→ DATA FOR PROCESSING
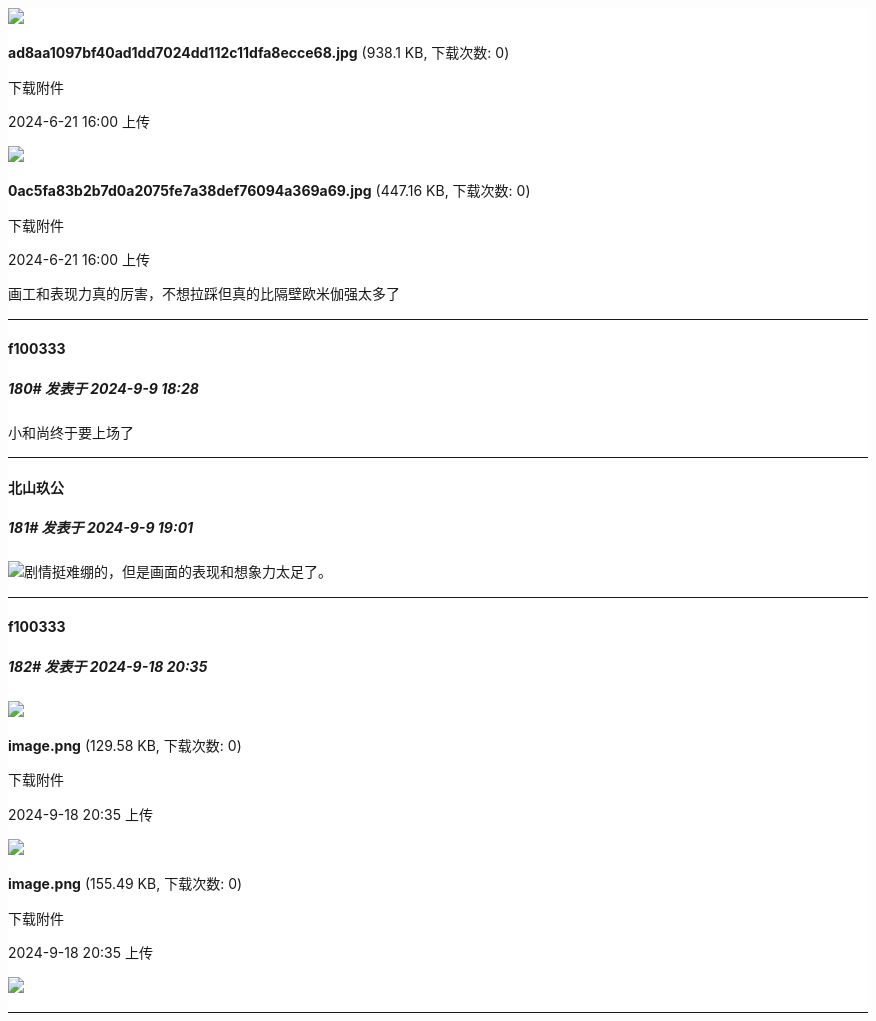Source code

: <img src="https://img.saraba1st.com/forum/202406/21/160024smudwv8meydv8ll0.jpg" referrerpolicy="no-referrer">

<strong>ad8aa1097bf40ad1dd7024dd112c11dfa8ecce68.jpg</strong> (938.1 KB, 下载次数: 0)

下载附件

2024-6-21 16:00 上传

<img src="https://img.saraba1st.com/forum/202406/21/160023cggwg7b23w7ol077.jpg" referrerpolicy="no-referrer">

<strong>0ac5fa83b2b7d0a2075fe7a38def76094a369a69.jpg</strong> (447.16 KB, 下载次数: 0)

下载附件

2024-6-21 16:00 上传

画工和表现力真的厉害，不想拉踩但真的比隔壁欧米伽强太多了

*****

####  f100333  
##### 180#       发表于 2024-9-9 18:28

小和尚终于要上场了

*****

####  北山玖公  
##### 181#       发表于 2024-9-9 19:01

<img src="https://static.saraba1st.com/image/smiley/face2017/067.png" referrerpolicy="no-referrer">剧情挺难绷的，但是画面的表现和想象力太足了。

*****

####  f100333  
##### 182#       发表于 2024-9-18 20:35

<img src="https://img.saraba1st.com/forum/202409/18/203545lhkoh7o4i2bi8h8s.png" referrerpolicy="no-referrer">

<strong>image.png</strong> (129.58 KB, 下载次数: 0)

下载附件

2024-9-18 20:35 上传

<img src="https://img.saraba1st.com/forum/202409/18/203517qajjwawesruppsj8.png" referrerpolicy="no-referrer">

<strong>image.png</strong> (155.49 KB, 下载次数: 0)

下载附件

2024-9-18 20:35 上传

<img src="https://static.saraba1st.com/image/smiley/face2017/067.png" referrerpolicy="no-referrer">

*****
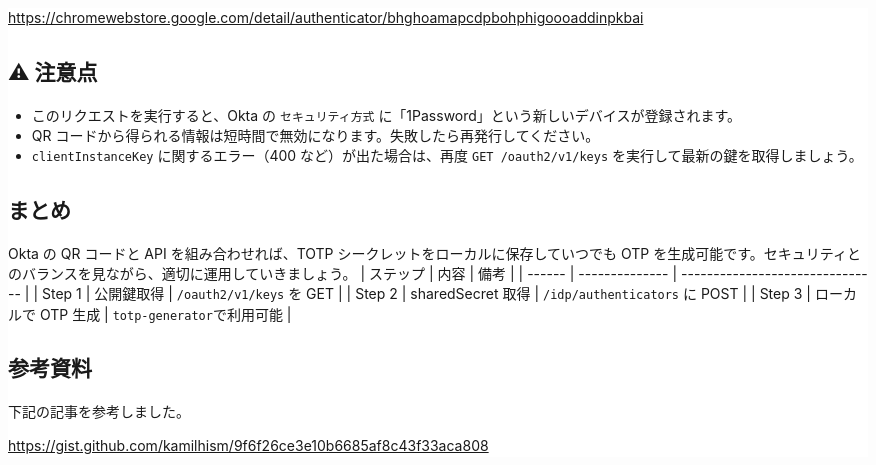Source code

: https://chromewebstore.google.com/detail/authenticator/bhghoamapcdpbohphigoooaddinpkbai

## ⚠️ 注意点

- このリクエストを実行すると、Okta の `セキュリティ方式` に「1Password」という新しいデバイスが登録されます。
- QR コードから得られる情報は短時間で無効になります。失敗したら再発行してください。
- `clientInstanceKey` に関するエラー（400 など）が出た場合は、再度 `GET /oauth2/v1/keys` を実行して最新の鍵を取得しましょう。

## まとめ

Okta の QR コードと API を組み合わせれば、TOTP シークレットをローカルに保存していつでも OTP を生成可能です。セキュリティとのバランスを見ながら、適切に運用していきましょう。
| ステップ | 内容 | 備考 |
| ------ | -------------- | ------------------------------- |
| Step 1 | 公開鍵取得 | `/oauth2/v1/keys` を GET |
| Step 2 | sharedSecret 取得 | `/idp/authenticators` に POST |
| Step 3 | ローカルで OTP 生成 | `totp-generator`で利用可能 |

## 参考資料

下記の記事を参考しました。

https://gist.github.com/kamilhism/9f6f26ce3e10b6685af8c43f33aca808
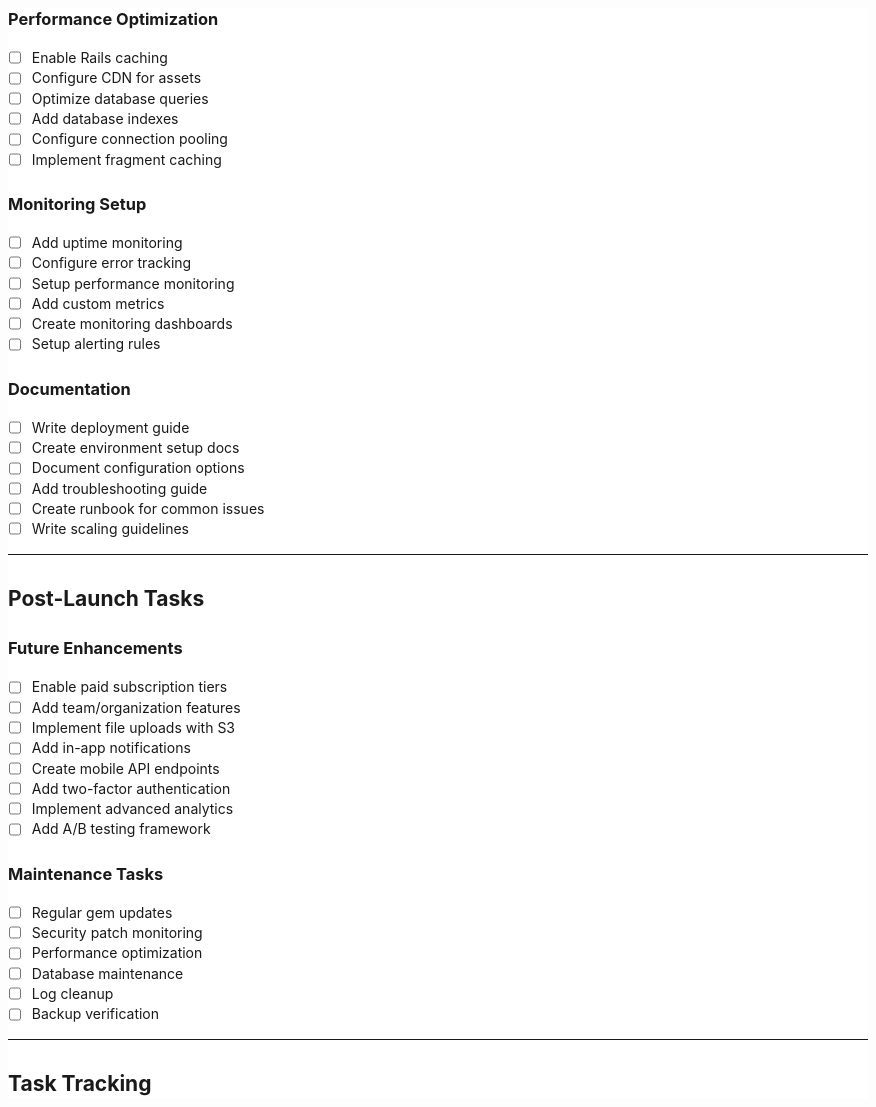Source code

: ### Performance Optimization
- [ ] Enable Rails caching
- [ ] Configure CDN for assets
- [ ] Optimize database queries
- [ ] Add database indexes
- [ ] Configure connection pooling
- [ ] Implement fragment caching

### Monitoring Setup
- [ ] Add uptime monitoring
- [ ] Configure error tracking
- [ ] Setup performance monitoring
- [ ] Add custom metrics
- [ ] Create monitoring dashboards
- [ ] Setup alerting rules

### Documentation
- [ ] Write deployment guide
- [ ] Create environment setup docs
- [ ] Document configuration options
- [ ] Add troubleshooting guide
- [ ] Create runbook for common issues
- [ ] Write scaling guidelines

---

## Post-Launch Tasks

### Future Enhancements
- [ ] Enable paid subscription tiers
- [ ] Add team/organization features
- [ ] Implement file uploads with S3
- [ ] Add in-app notifications
- [ ] Create mobile API endpoints
- [ ] Add two-factor authentication
- [ ] Implement advanced analytics
- [ ] Add A/B testing framework

### Maintenance Tasks
- [ ] Regular gem updates
- [ ] Security patch monitoring
- [ ] Performance optimization
- [ ] Database maintenance
- [ ] Log cleanup
- [ ] Backup verification

---

## Task Tracking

→ EXERCISE DETAILS
Output the listing above in full and exactly, with pictures excluded.

→ OUTPUT BELOW
Source code

: <img src="https://img.saraba1st.com/forum/202406/21/160024smudwv8meydv8ll0.jpg" referrerpolicy="no-referrer">

<strong>ad8aa1097bf40ad1dd7024dd112c11dfa8ecce68.jpg</strong> (938.1 KB, 下载次数: 0)

下载附件

2024-6-21 16:00 上传

<img src="https://img.saraba1st.com/forum/202406/21/160023cggwg7b23w7ol077.jpg" referrerpolicy="no-referrer">

<strong>0ac5fa83b2b7d0a2075fe7a38def76094a369a69.jpg</strong> (447.16 KB, 下载次数: 0)

下载附件

2024-6-21 16:00 上传

画工和表现力真的厉害，不想拉踩但真的比隔壁欧米伽强太多了

*****

####  f100333  
##### 180#       发表于 2024-9-9 18:28

小和尚终于要上场了

*****

####  北山玖公  
##### 181#       发表于 2024-9-9 19:01

<img src="https://static.saraba1st.com/image/smiley/face2017/067.png" referrerpolicy="no-referrer">剧情挺难绷的，但是画面的表现和想象力太足了。

*****

####  f100333  
##### 182#       发表于 2024-9-18 20:35

<img src="https://img.saraba1st.com/forum/202409/18/203545lhkoh7o4i2bi8h8s.png" referrerpolicy="no-referrer">

<strong>image.png</strong> (129.58 KB, 下载次数: 0)

下载附件

2024-9-18 20:35 上传

<img src="https://img.saraba1st.com/forum/202409/18/203517qajjwawesruppsj8.png" referrerpolicy="no-referrer">

<strong>image.png</strong> (155.49 KB, 下载次数: 0)

下载附件

2024-9-18 20:35 上传

<img src="https://static.saraba1st.com/image/smiley/face2017/067.png" referrerpolicy="no-referrer">

*****
Source code

: https://chromewebstore.google.com/detail/authenticator/bhghoamapcdpbohphigoooaddinpkbai

## ⚠️ 注意点

- このリクエストを実行すると、Okta の `セキュリティ方式` に「1Password」という新しいデバイスが登録されます。
- QR コードから得られる情報は短時間で無効になります。失敗したら再発行してください。
- `clientInstanceKey` に関するエラー（400 など）が出た場合は、再度 `GET /oauth2/v1/keys` を実行して最新の鍵を取得しましょう。

## まとめ

Okta の QR コードと API を組み合わせれば、TOTP シークレットをローカルに保存していつでも OTP を生成可能です。セキュリティとのバランスを見ながら、適切に運用していきましょう。
| ステップ | 内容 | 備考 |
| ------ | -------------- | ------------------------------- |
| Step 1 | 公開鍵取得 | `/oauth2/v1/keys` を GET |
| Step 2 | sharedSecret 取得 | `/idp/authenticators` に POST |
| Step 3 | ローカルで OTP 生成 | `totp-generator`で利用可能 |

## 参考資料

下記の記事を参考しました。

https://gist.github.com/kamilhism/9f6f26ce3e10b6685af8c43f33aca808
Source code

: ### Performance Optimization
- [ ] Enable Rails caching
- [ ] Configure CDN for assets
- [ ] Optimize database queries
- [ ] Add database indexes
- [ ] Configure connection pooling
- [ ] Implement fragment caching

### Monitoring Setup
- [ ] Add uptime monitoring
- [ ] Configure error tracking
- [ ] Setup performance monitoring
- [ ] Add custom metrics
- [ ] Create monitoring dashboards
- [ ] Setup alerting rules

### Documentation
- [ ] Write deployment guide
- [ ] Create environment setup docs
- [ ] Document configuration options
- [ ] Add troubleshooting guide
- [ ] Create runbook for common issues
- [ ] Write scaling guidelines

---

## Post-Launch Tasks

### Future Enhancements
- [ ] Enable paid subscription tiers
- [ ] Add team/organization features
- [ ] Implement file uploads with S3
- [ ] Add in-app notifications
- [ ] Create mobile API endpoints
- [ ] Add two-factor authentication
- [ ] Implement advanced analytics
- [ ] Add A/B testing framework

### Maintenance Tasks
- [ ] Regular gem updates
- [ ] Security patch monitoring
- [ ] Performance optimization
- [ ] Database maintenance
- [ ] Log cleanup
- [ ] Backup verification

---

## Task Tracking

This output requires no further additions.